Of course, memory is essential to any nation's mental health. The Shoah must always have an important place in the nation's memorial mosaic. But the way things are done today -- the absolute monopoly and the dominance of the Shoah on every aspect of our lives -- transforms this holy memory into a ridiculous sacrilege and converts piercing pain into hollowness and kitsch. As time passes, the deeper we are stuck in our Auschwitz past, the more difficult it becomes to be free of it.
Burg is essentially arguing that were it not for our obsession with the Holocaust, we would find the ability to commit national suicide by giving our land away to the 'Palestinians.' After all, if we were not so obsessed with those who murdered us in the past, we might not believe the intentions of those who would murder us in the future, right?

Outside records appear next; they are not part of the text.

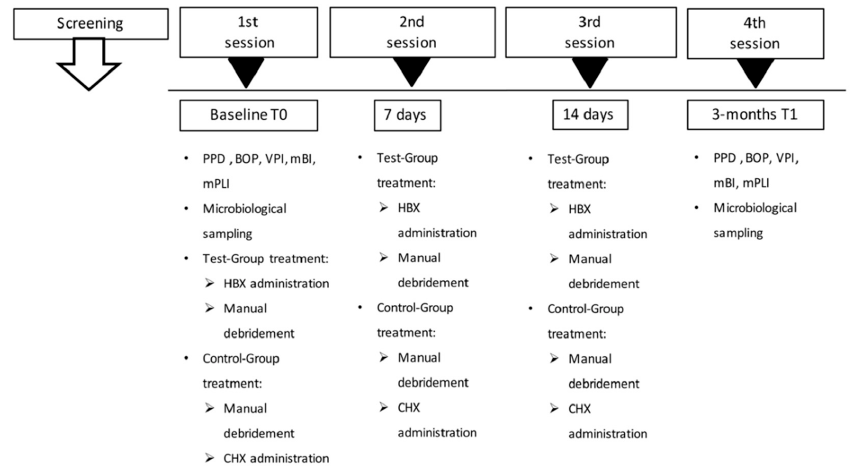
Figure 3. The study flow-chart.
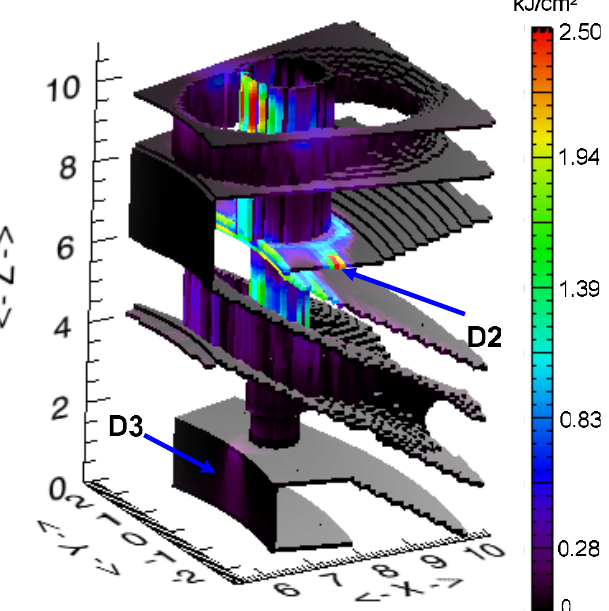
FIG. 8. (Color) Extended view of electron energy deposition on additional structures not shown in Fig. 7. Points labeled D2 and D3 are discussed in the text.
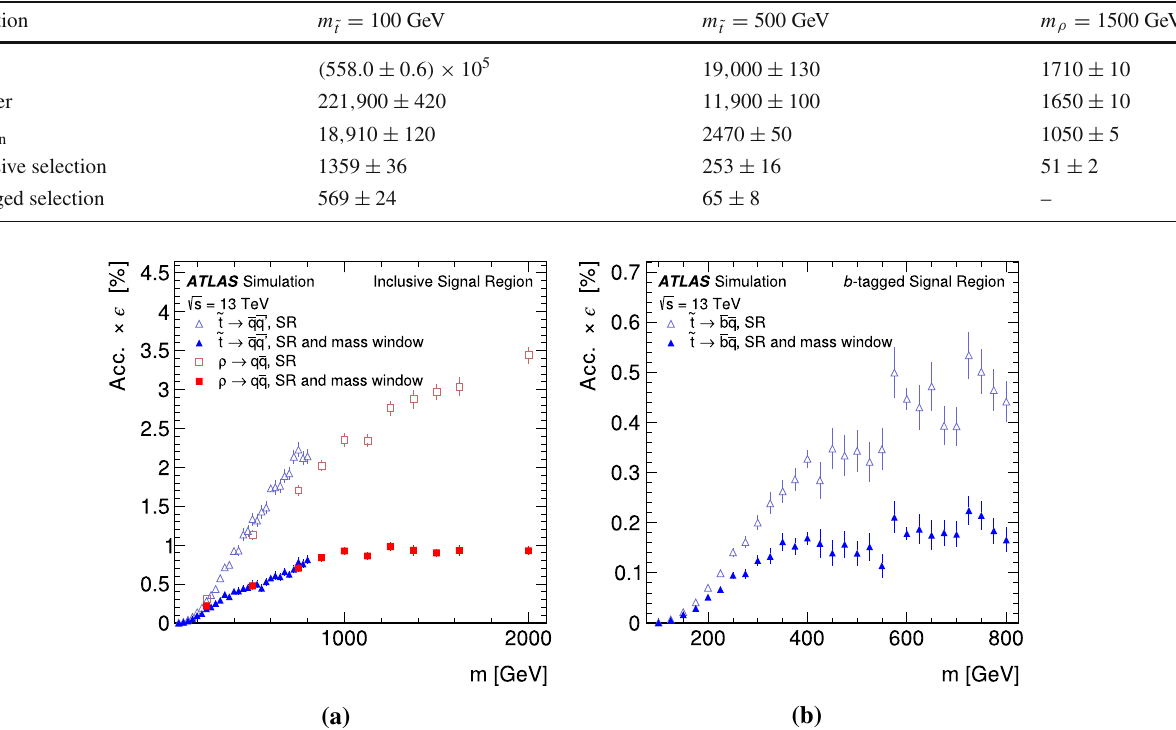
Top squark signals are indicated by the blue triangles, coloron by the red squares. The statistical uncertainties are indicated by vertical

But those who forget their history are destined to suffer from the same mistakes all over again. Those who have no past have no future. Instead, they end up as vapid former politicians - like Avram Burg.

His father must be rolling over in his grave.

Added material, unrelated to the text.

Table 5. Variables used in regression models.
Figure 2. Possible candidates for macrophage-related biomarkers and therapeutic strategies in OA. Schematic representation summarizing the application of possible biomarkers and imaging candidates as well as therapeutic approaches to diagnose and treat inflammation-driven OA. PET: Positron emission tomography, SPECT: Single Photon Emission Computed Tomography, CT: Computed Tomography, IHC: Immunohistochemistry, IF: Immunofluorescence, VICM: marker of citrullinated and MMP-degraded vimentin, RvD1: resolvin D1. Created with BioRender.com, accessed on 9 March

At 8:02 AM, Anonymous Anonymous said...

To a certain extent, I agree with Burg's analysis. Secular Israelis (like Burg) indeed have little more to hold on to than the past 60 years or so of history.

What are they going to do? Go way back 3500 years to Sinai, like you and me, Carl? They're even somewhat afraid to mention Herzl, let alone Avraham, Yitzchak, Ya'akov - and "heaven forbid" - The Ribbono Shel Olam.

As the old song goes: "Eretz Yisrael, bli Torah, he k'mo Yehudi bli neshama" ("The Land of Israel, without the Torah, is like a Jew without a soul").

At 5:23 PM, Blogger A Soldier's Mother said...

I can barely stand to hear his name, never mind listen to a word he says. It disgusts me that he dares to ware a yarmulka on his head and pretend an affinity to Israel. He is an embarrassment to his father and to all of Israel and no one should be listening to the ramblings of such a self-hating Jew.

He understands nothing of what Israel is, why and how it was founded.

At 8:51 PM, Blogger Red Tulips said...

The man is a total obama-nation. ;)

But seriously, once Burg compared Zionism to Nazism, he should have lost any and all legitimacy and all. The fact that people still care about what he has to say...it is very sad.

At 9:54 PM, Blogger NormanF said...

I don't care what he said. The past is prologue to the future. Kristallnacht happened only 70 years ago. And we're supposed to forget it because it would stop Jews from looking to the future? Without the past and I don't mean the Shoah, without the Torah and Jewish history, the Jew doesn't exist. Without something to hold onto, there is no Israel - either in the sense of the Jewish people as a whole or in the State Of Israel at the present time. Avram Burg wants to erase it all. The logic of post-Zionism takes one in one direction. He is best forgotten.

At 6:52 AM, Blogger Batya said...

He has already declared in public, I heard him on TV, that he doesn't believe in G-d.